I looked over the bodies of the two men I’d killed; ragged fellows with machetes. The
first one had limped a few feet away from the door before collapsing. He was a massive fellow,
so massive that I felt a sense of pride for having felled such a grand creature. I often regret not
having him mounted. It would be an excellent conversation piece. The second one was long and
skinny, and his face reminded me of a rat. He lay right outside the door, bubbling. He might have
still had life in him, I don’t know.
I cautiously walked over to the reading area, where there were large plate-glass windows.
I saw a few ragged, heavily armed men walking across the grey lawn. They’d heard the shooting
and the screams, and undoubtedly would have gave me several new orifices had they got their
hands on me.
Fortunately I had already planned for this kind of event.
I ran past the bookshelves and past an elevator; I came to a librarian’s office with a
sizeable window. I locked the door and loaded my rifle. Then I moved the small desk to the wall
and put a footstool on it to make the climb easier. The butt of my rifle took the window out
admirably. I climbed to the window and threw my rifle through. Then I climbed through and
jumped.
Don’t worry, gentle reader, I was not harmed. A dumptruck with a bed filled with grey,
dirty water stood thirty feet or so beneath the window, and I safely landed in the muck. I climbed
out, cold and miserable. I found my rifle on the left side of the vehicle and clung to it like a child
to a toy. Soaking wet, miserable, and frightened, I decided to make a run for the woods. They’d
likely find me, I thought, but I’d at least make them expend some effort on it. Make them earn
their meal or whatever it was they planned to do with me.
I had to run across a parking lot and a thin, elongated lawn to reach the woods. I broke
into a brisk run.
These cretins were pretty clever, I’ll have to give them that. When I was nearing the lawn
they came around the side of the library, perhaps two hundred yards from me, and started
screaming and shooting.
I began zig-zagging and ducking behind automobiles. A few bullets whizzed by me, one
even coming a few inches over my shoulder. I thought they would give up after I started running
across the lawn.
Instead, they switched to full-auto, evidently enraged by my success in keeping alive.
Fully automatic gunfire is much more frightening then it is dangerous, fortunately for me. They
were reloading when I made my way into the woods. As before, I spent many hours stumbling
through a dead, rotting forest.
Eventually I came to a remote house. It was evening and I could see dim yellow light in
the windows. Smoke was billowing out of the chimney. Like a fool I decided to knock at the
door and ask for help. I was in dire straits, you see.

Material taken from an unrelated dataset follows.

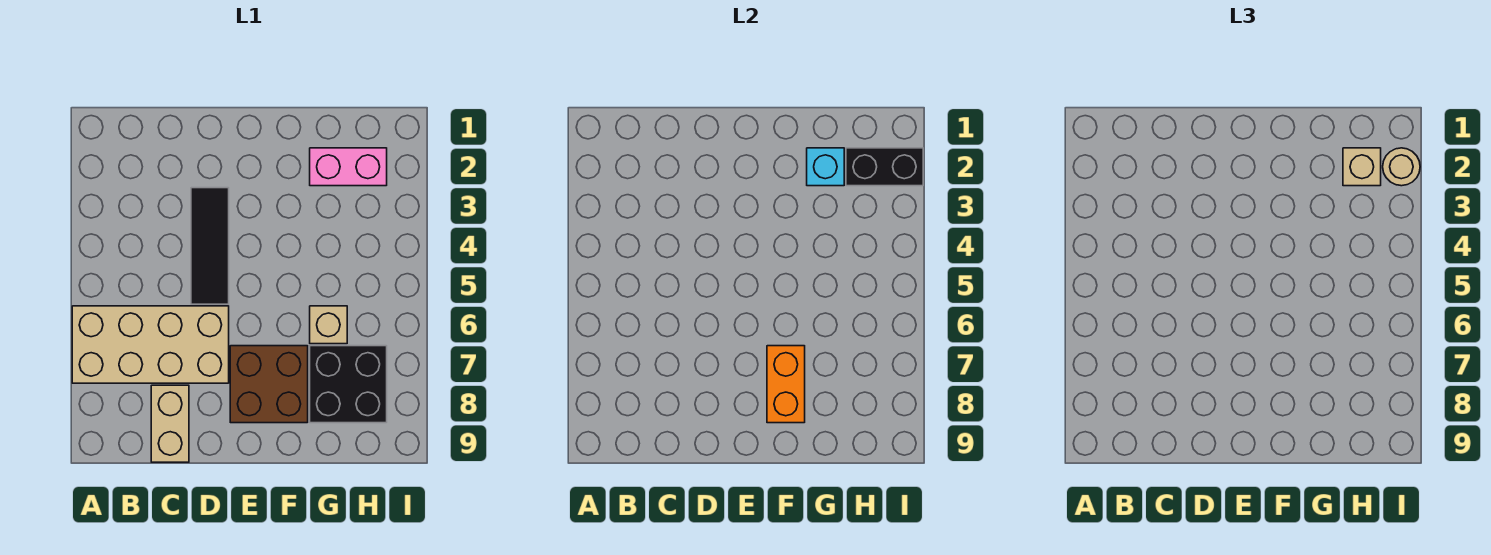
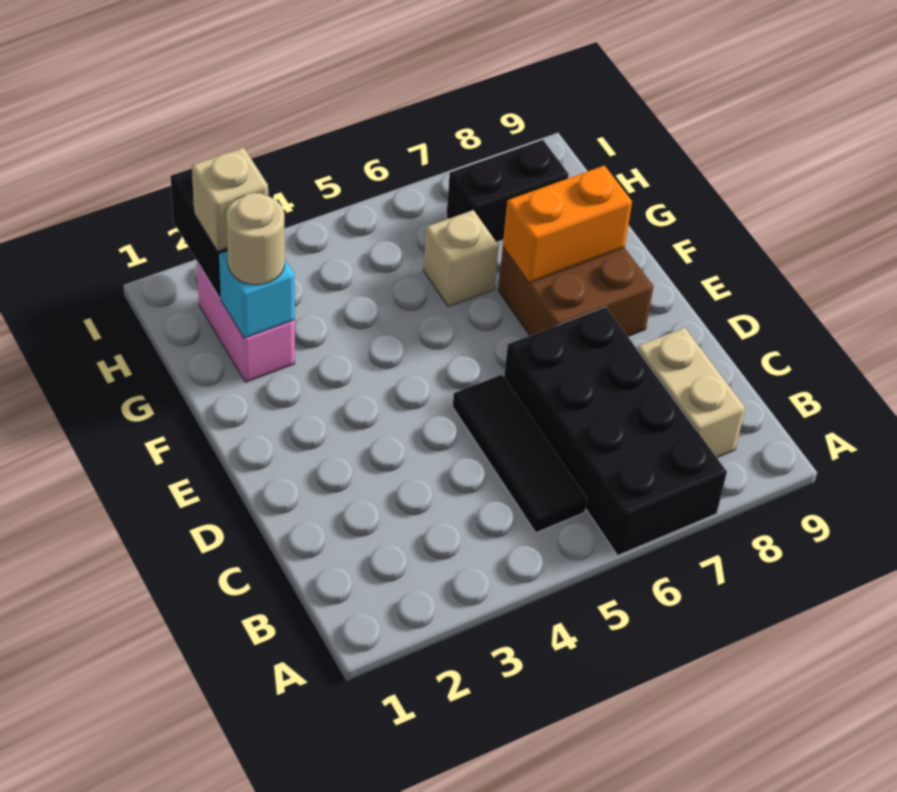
tan brick A6:D7 level 1 -> black brick A6:D7 level 1
tan brick C8:C9 level 1 -> tan brick B8:C8 level 1
black tile D3:D5 level 1 -> black tile B5:D5 level 1
black brick G7:H8 level 1 -> black brick H7:H8 level 1
tan round brick I2 level 3 -> tan round brick G2 level 3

A tall, blonde man in a ragged grey suit came to the door, revolver in hand. He had a
stern expression on his face, as if trying to keep control of the situation. Strangely, he wore
square-framed glasses that lacked lenses.
“Who are you,” he asked, “and what do you want? Back up, take that rifle off your back
and set it on the ground. Good. Hands up. Now, who are you and what do you want.”
I explained my situation. He seemed sympathetic and invited me in.
Thus began that most fantastical, most strange and exciting period of my life, when The
Business-Man took me under his wing.